From the entries that follow, pick out all lines holding "state".

#### EXERCISE MATERIAL ####

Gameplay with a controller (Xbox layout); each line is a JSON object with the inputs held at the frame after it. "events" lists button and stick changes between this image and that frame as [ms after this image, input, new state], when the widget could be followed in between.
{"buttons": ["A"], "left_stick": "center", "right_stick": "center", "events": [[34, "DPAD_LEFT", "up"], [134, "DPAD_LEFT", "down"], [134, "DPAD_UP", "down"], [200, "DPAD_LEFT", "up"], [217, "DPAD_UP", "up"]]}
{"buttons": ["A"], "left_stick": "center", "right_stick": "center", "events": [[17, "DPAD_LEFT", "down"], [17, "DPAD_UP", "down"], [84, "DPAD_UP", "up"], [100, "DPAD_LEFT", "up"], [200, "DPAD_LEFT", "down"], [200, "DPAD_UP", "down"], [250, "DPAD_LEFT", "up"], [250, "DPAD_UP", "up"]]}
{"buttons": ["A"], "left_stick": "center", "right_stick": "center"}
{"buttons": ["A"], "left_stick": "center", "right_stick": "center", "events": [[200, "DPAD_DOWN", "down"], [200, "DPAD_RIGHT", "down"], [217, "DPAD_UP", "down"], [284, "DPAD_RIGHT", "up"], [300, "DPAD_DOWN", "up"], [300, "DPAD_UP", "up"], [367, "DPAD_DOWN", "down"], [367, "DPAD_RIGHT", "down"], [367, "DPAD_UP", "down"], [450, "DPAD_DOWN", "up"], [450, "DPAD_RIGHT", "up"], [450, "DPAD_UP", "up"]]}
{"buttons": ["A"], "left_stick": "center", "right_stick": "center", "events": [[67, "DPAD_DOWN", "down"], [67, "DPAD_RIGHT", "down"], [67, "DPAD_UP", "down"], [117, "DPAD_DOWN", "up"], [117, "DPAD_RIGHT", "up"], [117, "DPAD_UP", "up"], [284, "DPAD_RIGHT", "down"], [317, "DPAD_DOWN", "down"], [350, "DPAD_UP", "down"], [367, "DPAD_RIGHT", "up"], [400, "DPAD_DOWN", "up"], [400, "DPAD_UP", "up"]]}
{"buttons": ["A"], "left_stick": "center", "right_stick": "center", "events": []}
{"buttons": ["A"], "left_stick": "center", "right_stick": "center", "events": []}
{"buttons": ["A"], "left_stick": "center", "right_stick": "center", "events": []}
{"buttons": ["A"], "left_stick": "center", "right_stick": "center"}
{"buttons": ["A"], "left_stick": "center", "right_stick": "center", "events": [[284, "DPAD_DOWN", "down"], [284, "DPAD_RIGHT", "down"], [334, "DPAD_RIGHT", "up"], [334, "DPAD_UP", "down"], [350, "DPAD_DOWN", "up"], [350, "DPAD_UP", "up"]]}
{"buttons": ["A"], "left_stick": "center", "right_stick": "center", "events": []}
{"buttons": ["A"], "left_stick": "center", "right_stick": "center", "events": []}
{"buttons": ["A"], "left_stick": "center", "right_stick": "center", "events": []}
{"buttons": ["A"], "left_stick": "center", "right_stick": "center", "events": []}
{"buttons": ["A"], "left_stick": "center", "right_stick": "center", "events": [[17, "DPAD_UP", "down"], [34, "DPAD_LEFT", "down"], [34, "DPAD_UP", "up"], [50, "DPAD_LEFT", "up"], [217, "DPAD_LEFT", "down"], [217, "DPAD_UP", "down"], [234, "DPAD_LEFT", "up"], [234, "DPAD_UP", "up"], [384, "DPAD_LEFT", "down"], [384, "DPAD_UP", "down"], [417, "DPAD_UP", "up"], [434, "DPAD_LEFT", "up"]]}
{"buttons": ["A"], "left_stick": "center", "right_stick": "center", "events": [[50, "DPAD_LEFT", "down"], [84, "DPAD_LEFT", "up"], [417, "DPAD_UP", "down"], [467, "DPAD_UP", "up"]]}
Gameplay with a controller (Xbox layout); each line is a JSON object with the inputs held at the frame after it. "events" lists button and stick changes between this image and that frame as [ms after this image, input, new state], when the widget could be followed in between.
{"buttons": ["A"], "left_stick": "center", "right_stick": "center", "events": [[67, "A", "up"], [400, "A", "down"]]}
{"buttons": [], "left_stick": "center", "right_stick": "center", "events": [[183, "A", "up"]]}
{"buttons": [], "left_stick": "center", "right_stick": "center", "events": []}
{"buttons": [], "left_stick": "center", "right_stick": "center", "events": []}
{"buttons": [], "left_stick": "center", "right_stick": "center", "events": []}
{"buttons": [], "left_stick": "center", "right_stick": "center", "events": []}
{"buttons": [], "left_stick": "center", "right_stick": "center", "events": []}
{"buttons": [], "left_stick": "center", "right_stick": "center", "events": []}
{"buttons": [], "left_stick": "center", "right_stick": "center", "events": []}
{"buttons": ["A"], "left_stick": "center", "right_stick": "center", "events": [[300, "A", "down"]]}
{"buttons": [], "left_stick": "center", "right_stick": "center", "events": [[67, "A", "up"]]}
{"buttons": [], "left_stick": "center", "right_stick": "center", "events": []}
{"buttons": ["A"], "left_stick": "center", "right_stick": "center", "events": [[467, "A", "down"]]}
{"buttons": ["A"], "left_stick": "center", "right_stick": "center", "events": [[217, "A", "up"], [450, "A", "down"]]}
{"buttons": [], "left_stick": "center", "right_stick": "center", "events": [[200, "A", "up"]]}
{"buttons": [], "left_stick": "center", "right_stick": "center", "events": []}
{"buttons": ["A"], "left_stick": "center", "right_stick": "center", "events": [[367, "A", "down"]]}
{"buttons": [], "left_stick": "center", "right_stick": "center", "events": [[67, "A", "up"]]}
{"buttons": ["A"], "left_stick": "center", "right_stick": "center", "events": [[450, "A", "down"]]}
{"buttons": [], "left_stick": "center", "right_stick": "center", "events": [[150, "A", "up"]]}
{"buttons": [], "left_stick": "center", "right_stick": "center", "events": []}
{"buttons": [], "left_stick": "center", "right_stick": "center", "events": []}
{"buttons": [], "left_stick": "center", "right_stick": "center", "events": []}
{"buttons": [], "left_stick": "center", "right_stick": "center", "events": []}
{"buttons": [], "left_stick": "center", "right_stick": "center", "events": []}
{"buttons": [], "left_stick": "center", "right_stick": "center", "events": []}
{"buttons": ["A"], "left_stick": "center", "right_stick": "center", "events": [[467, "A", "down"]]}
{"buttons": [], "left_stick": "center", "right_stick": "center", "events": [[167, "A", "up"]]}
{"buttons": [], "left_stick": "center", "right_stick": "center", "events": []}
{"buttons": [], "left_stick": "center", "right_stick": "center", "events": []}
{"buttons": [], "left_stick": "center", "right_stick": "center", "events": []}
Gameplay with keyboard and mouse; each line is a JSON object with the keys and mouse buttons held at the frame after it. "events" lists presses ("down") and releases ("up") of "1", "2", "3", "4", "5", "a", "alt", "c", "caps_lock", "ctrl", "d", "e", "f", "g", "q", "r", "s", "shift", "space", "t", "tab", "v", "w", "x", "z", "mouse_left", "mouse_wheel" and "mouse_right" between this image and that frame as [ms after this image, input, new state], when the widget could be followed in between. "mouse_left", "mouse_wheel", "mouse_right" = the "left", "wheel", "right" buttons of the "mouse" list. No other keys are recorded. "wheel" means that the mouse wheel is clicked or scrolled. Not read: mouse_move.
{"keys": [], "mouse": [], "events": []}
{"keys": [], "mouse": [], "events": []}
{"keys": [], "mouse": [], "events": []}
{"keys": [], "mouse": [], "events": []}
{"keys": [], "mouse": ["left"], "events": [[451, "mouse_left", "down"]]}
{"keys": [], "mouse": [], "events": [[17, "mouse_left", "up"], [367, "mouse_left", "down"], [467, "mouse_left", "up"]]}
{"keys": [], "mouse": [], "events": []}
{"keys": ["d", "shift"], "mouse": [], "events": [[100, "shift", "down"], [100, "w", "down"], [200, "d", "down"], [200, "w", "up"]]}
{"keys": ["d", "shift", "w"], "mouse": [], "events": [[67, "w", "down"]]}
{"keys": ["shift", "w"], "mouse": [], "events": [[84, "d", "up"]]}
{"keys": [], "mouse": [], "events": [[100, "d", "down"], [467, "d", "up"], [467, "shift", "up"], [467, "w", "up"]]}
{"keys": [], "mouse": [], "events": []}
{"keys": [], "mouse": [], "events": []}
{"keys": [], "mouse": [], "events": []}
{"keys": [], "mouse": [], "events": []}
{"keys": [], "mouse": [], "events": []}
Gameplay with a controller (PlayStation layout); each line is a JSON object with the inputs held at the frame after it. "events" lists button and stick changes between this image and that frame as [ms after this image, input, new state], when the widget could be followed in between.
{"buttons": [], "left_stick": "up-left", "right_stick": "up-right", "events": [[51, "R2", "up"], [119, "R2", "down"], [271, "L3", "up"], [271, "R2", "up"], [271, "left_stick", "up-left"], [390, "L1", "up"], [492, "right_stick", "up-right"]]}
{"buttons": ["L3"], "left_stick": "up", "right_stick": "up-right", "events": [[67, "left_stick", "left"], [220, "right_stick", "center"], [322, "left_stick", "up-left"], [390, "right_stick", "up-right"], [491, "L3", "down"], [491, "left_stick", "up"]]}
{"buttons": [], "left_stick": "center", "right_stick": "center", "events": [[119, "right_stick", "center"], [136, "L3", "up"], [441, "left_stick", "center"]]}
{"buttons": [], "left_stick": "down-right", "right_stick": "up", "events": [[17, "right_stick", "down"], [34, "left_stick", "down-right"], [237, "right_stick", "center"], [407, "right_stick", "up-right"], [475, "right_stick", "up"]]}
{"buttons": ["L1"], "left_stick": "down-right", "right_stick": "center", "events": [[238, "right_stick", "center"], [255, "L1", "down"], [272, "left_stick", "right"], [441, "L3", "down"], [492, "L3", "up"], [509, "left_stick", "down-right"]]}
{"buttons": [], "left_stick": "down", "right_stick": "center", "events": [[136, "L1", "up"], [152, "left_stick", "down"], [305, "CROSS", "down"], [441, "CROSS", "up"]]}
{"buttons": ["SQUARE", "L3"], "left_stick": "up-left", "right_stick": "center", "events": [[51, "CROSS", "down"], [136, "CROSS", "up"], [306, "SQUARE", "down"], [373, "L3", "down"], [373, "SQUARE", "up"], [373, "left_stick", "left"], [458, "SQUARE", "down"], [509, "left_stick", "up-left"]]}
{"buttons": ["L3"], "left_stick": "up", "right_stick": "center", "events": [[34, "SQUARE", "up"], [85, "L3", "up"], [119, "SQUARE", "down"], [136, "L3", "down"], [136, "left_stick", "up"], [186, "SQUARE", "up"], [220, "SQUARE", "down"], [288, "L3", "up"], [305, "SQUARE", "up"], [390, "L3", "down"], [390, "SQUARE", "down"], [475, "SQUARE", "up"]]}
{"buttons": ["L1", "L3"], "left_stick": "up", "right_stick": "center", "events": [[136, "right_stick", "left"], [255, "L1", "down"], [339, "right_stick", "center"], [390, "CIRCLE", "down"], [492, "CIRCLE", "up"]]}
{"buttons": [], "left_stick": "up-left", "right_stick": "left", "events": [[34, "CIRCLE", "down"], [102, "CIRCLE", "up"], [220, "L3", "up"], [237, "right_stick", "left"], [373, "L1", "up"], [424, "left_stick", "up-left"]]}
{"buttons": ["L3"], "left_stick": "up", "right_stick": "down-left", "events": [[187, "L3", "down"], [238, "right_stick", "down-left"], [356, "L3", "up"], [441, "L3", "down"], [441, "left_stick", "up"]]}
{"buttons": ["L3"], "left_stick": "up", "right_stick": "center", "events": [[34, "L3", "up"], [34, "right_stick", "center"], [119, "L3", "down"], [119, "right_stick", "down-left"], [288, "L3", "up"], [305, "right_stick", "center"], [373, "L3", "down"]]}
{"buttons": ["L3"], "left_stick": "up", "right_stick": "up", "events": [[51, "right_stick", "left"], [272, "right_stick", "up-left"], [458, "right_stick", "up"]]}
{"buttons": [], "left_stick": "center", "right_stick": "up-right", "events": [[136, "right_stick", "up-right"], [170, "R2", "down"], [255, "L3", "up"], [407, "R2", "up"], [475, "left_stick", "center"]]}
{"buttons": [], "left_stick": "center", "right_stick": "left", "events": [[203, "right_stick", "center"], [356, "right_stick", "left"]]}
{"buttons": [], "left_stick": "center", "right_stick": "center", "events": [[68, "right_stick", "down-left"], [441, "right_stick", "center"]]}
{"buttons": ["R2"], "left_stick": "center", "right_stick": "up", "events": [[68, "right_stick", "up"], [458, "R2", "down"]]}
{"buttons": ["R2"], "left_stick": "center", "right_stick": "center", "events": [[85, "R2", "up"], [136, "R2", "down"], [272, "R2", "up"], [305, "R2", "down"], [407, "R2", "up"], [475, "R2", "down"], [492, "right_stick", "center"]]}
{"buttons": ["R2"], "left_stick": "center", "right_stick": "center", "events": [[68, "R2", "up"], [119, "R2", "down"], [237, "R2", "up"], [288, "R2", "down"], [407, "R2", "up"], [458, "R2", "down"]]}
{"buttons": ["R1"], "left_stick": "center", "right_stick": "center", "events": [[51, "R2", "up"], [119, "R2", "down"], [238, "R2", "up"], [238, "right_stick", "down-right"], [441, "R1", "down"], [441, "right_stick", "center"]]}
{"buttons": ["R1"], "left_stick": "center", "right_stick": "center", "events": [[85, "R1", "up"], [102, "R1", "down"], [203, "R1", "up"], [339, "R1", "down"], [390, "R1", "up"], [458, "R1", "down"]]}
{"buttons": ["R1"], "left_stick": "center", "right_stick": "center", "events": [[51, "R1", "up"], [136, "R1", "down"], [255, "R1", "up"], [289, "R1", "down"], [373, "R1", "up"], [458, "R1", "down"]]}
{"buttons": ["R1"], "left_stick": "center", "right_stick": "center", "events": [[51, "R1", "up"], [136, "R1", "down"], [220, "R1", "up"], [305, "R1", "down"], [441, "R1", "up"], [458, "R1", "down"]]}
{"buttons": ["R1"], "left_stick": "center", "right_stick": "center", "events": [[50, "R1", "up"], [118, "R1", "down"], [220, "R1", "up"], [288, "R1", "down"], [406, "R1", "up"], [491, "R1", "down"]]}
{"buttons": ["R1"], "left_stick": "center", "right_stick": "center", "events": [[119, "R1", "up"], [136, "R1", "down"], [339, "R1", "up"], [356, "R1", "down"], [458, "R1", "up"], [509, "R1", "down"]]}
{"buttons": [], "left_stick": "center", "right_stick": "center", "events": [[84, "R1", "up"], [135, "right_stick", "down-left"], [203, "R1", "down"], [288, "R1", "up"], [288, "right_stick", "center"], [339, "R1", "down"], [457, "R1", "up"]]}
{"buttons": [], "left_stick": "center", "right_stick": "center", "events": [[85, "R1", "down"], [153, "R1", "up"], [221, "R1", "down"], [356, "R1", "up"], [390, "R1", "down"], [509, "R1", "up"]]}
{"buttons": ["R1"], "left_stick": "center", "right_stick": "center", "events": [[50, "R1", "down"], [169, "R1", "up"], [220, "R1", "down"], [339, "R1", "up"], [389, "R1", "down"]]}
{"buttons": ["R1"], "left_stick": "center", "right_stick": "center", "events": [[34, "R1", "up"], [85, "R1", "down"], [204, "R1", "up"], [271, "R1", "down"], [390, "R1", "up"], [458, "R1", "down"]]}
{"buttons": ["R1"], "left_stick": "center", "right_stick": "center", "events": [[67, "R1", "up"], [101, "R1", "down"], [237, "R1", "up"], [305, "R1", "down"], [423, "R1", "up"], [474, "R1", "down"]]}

####

• [RESULT OF THIS EXERCISE]
Gameplay with a controller (Xbox layout); each line is a JSON object with the inputs held at the frame after it. "events" lists button and stick changes between this image and that frame as [ms after this image, input, new state], when the widget could be followed in between.
Gameplay with a controller (Xbox layout); each line is a JSON object with the inputs held at the frame after it. "events" lists button and stick changes between this image and that frame as [ms after this image, input, new state], when the widget could be followed in between.
Gameplay with keyboard and mouse; each line is a JSON object with the keys and mouse buttons held at the frame after it. "events" lists presses ("down") and releases ("up") of "1", "2", "3", "4", "5", "a", "alt", "c", "caps_lock", "ctrl", "d", "e", "f", "g", "q", "r", "s", "shift", "space", "t", "tab", "v", "w", "x", "z", "mouse_left", "mouse_wheel" and "mouse_right" between this image and that frame as [ms after this image, input, new state], when the widget could be followed in between. "mouse_left", "mouse_wheel", "mouse_right" = the "left", "wheel", "right" buttons of the "mouse" list. No other keys are recorded. "wheel" means that the mouse wheel is clicked or scrolled. Not read: mouse_move.
Gameplay with a controller (PlayStation layout); each line is a JSON object with the inputs held at the frame after it. "events" lists button and stick changes between this image and that frame as [ms after this image, input, new state], when the widget could be followed in between.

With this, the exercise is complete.